* **Work order**
Without any images, write the data out exactly as it appears.

* **Information shown**

......

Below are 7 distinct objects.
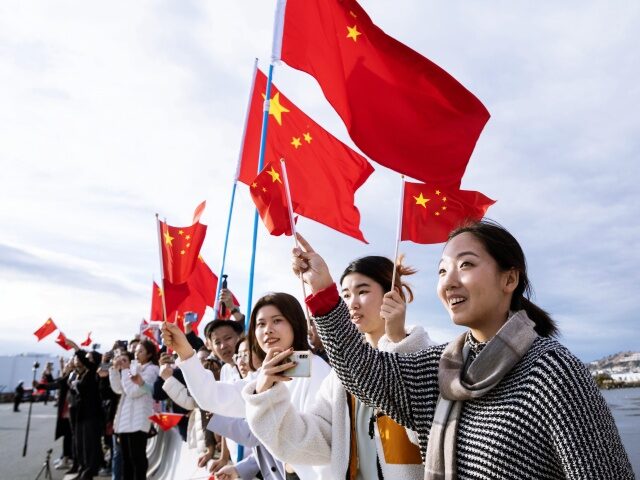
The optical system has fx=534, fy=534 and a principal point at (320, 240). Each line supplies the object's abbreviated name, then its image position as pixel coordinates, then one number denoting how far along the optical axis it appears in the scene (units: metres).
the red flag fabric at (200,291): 8.86
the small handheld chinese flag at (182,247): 5.02
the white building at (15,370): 50.84
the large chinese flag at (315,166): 5.29
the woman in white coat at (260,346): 3.25
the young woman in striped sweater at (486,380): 1.56
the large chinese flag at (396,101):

......

* **Response**
Below are 7 distinct objects.
The optical system has fx=534, fy=534 and a principal point at (320, 240). Each line supplies the object's abbreviated name, then its image position as pixel coordinates, then one number denoting how far along the optical axis it appears in the scene (units: metres).
the red flag fabric at (200,291): 8.86
the small handheld chinese flag at (182,247): 5.02
the white building at (15,370): 50.84
the large chinese flag at (315,166): 5.29
the woman in white coat at (260,346): 3.25
the young woman in striped sweater at (486,380): 1.56
the large chinese flag at (396,101):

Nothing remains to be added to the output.